At some point, most organizations that distribute live event tickets wind up with tickets that can’t be used. What happens next?

You don’t want to see that money go to waste, but is it possible to recoup sunk ticket costs? How can organizations minimize loss (or increase profit) as they forfeit access to events, games, or shows?

At Ticketnology, we know from experience that there’s no straightforward, one-size-fits-all solution. That’s why so many small- and medium-sized businesses depend on our ticket management and reselling expertise.

In this post, we’ll share the best time to resell concert tickets — the window in which recovering costs and maximizing benefits are most likely.

Quote: The Best Time to Resell Your Concert or Sports Tickets

A Typical or Standard Reselling Cycle

The best time to resell concert tickets is within the first two weeks of the day they go on sale to the public. At the latest, list them no more than 30 days after ticket sales go live.

To better understand how the resale process works, let’s examine the timing of the general content marketing cycle.

Here’s how it typically works: Thirty to 45 days before an event, ticket holders advertise ticket availability. At this time, the largest number of people talk about a specific event and hear advertisements for it. That buzz pushes interested attendees to actively look for the tickets they want to purchase.

As the event draws near (and the buying window narrows), ticket prices drop in tandem with demand and hype. Most people have secured their tickets, meaning there are fewer opportunities to sell. Most loyal fan bases or interested parties don’t want to wait until the week before an important event to buy; they want to secure their tickets as soon as possible.

What this means for resellers: The resale window becomes narrower as time passes. Last-minute resales are much harder to achieve, especially if your goal is to recover most of the expense. The best time to resell concert tickets is yesterday.

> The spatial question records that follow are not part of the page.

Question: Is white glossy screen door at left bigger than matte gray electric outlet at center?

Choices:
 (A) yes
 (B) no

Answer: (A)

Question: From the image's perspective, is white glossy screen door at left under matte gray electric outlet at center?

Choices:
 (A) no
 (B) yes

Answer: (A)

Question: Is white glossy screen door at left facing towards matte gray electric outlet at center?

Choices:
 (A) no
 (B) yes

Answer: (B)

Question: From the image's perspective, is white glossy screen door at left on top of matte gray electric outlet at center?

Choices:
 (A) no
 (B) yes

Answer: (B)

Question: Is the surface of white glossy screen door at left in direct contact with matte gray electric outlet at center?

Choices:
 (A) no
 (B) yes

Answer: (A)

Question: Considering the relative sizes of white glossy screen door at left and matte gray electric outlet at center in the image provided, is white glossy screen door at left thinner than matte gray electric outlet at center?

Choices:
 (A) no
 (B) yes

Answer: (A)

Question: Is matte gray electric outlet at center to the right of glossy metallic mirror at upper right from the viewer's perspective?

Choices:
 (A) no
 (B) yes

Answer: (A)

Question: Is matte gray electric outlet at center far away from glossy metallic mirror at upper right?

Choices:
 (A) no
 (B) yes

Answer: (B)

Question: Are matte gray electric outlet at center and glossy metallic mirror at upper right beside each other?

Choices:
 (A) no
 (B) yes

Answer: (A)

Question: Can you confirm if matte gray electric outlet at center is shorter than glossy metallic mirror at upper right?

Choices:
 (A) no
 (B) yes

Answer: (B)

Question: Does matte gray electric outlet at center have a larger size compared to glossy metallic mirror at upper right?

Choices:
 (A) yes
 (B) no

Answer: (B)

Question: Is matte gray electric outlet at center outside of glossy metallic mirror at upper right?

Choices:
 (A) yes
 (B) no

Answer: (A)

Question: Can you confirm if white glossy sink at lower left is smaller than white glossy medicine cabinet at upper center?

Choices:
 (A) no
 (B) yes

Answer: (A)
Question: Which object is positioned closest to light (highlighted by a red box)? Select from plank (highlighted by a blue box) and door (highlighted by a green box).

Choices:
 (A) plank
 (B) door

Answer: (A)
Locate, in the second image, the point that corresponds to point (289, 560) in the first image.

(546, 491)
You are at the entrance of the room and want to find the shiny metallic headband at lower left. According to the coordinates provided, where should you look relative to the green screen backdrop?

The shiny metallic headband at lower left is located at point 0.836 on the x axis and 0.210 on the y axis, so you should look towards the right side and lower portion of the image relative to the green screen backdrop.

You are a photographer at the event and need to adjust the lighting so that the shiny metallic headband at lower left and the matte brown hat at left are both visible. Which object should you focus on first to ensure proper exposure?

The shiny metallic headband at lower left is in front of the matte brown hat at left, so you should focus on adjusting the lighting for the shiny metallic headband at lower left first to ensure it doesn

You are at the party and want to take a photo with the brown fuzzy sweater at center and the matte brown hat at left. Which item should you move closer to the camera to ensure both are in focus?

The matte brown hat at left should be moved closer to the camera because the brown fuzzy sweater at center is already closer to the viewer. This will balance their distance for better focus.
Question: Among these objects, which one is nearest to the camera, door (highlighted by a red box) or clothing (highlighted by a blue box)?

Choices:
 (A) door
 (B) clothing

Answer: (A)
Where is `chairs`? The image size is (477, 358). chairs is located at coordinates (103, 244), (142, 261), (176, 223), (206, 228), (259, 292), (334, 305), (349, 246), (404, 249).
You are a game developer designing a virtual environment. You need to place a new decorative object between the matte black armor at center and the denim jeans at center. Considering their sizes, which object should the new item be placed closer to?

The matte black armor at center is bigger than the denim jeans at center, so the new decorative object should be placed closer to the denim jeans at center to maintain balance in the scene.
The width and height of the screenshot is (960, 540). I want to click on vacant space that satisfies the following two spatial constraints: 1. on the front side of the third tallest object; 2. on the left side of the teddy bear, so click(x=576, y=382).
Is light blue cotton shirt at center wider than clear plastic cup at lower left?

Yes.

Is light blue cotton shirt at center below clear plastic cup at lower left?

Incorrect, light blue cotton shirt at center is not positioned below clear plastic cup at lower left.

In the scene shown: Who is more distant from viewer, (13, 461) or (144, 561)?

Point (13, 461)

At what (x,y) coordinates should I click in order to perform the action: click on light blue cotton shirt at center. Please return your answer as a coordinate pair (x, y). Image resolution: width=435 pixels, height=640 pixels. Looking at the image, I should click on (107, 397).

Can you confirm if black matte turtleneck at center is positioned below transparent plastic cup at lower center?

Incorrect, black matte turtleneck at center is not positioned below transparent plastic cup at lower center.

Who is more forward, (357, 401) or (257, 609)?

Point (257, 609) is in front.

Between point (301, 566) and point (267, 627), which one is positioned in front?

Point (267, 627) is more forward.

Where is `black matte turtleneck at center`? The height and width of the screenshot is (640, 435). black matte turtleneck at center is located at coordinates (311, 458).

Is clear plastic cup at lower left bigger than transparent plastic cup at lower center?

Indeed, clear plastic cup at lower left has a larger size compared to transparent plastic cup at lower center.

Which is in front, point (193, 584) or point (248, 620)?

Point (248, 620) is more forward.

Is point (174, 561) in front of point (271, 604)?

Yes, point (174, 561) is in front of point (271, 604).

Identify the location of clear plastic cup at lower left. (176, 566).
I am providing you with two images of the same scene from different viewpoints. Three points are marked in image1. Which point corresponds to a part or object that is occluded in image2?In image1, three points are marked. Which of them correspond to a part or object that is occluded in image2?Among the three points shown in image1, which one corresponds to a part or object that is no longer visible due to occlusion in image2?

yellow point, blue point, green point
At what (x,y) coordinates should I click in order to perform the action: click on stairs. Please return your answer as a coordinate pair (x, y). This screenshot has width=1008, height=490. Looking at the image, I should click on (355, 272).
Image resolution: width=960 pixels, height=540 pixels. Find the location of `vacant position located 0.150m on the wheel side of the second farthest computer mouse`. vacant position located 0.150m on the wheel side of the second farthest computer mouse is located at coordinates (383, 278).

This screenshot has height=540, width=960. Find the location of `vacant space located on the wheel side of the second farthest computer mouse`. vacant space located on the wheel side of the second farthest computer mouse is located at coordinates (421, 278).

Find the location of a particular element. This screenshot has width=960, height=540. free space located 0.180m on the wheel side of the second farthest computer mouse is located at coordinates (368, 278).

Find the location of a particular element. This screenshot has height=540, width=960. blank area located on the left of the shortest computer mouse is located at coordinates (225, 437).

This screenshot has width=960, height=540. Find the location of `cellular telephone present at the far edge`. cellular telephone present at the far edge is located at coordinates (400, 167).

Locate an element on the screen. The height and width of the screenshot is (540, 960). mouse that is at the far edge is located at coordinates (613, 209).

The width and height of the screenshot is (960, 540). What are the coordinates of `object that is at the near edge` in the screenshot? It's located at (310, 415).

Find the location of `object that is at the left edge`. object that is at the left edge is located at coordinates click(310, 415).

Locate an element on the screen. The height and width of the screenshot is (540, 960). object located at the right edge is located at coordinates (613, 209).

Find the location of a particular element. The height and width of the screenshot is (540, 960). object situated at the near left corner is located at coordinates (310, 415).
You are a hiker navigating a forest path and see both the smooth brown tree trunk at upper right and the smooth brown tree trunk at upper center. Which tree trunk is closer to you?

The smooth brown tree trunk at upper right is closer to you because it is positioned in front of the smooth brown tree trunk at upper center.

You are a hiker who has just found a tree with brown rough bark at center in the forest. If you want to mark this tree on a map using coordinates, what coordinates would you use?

So, Should You Wait to Resell Tickets?

Many ticket holders want to know whether it’s best to wait to resell. Generally, the answer is no. If you have tickets that will go unused, list them quickly. Stay on top of pricing by comparing similar tickets and seats.

If the process sounds laborious and confusing, that’s because it often is. Ticket prices regularly fluctuate based on multiple factors, including availability and popularity. Relying on an experienced ticket broker alleviates that stress.

Infographic: The Best Time to Resell Your Concert or Sports Tickets

Factors That Influence Overall Cost

Because ticket prices fluctuate, you need to understand all the influencing factors. This knowledge can assist you when making price modifications based on where you are or which audiences are most likely to buy.

Event Type

First, consider the type of event. Advertising tickets to sporting events differs from advertising tickets for a concert. Demand for sporting tickets hinges on winning records, specific players or athletes, postseason popularity, and other regional competitions.

Even when resellers hold out in hopes of getting more money back on ticket purchases, it’s tricky to predict whether a team’s performance will improve or whether they’ll secure a playoff spot. The sooner you list, the better your chances are to resell.

‘Sold Out’ Status

Sometimes, potential buyers erroneously believe event tickets are “sold out.” While it’s true that events do actually “sell out,” this term just means that the original tickets released for sale are gone. There are very few instances where there are no tickets available at all — because the possibility for resales always exists.

When people say they want to attend a “sold out” show, resellers might think they can capitalize on that demand and make back triple their original investment. In reality, thousands of tickets can be available on resale sites. Here, the probability of getting back what you paid is much lower.

When there’s buzz, the best time to resell concert tickets is close to the initial release. This ensures that the resale market isn’t saturated with unwanted tickets.

Event Uniqueness

An event’s uniqueness also determines its resale potential. For example, is the event a 30-date tour or an exclusive one-night-only showstopper?

One-time events usually have higher public demand, particularly for artists who haven’t been on tour recently or who’ve never visited a particular city. As demand rises, ticket prices also change. The more unique an event is, the more money you can make off your original ticket package.

Pricing and Value Considerations for Resales

There are three different goals you can pursue when reselling live event tickets:

  • Making a profit on the original amount: You resell for more than your purchase price, including taxes and fees.
  • Breaking even: You can’t make a profit, but you sell for exactly what you purchased. No loss, no gain.
  • Minimizing loss: Without a profit or even a draw, minimizing loss is the next best scenario. Though there’s no money to be gained, the goal is to recoup a portion to avoid a total loss.

The best way to avoid losing money on ticket purchases and resales is to list what you know you won’t use as soon as possible.

Though it’s tough to predict when ticket purchases will go unused, you can mitigate losses by buying for specific purposes and people. Intentional, strategic purchasing protects your investment against unforeseen circumstances.

Protect Your Money, Time, and Resources

As you navigate a complex ticketing resale market, don’t leave corporate resources on the table. With a qualified ticketing partner, you can easily navigate the buying and selling process while avoiding the hassles of an unpredictable industry.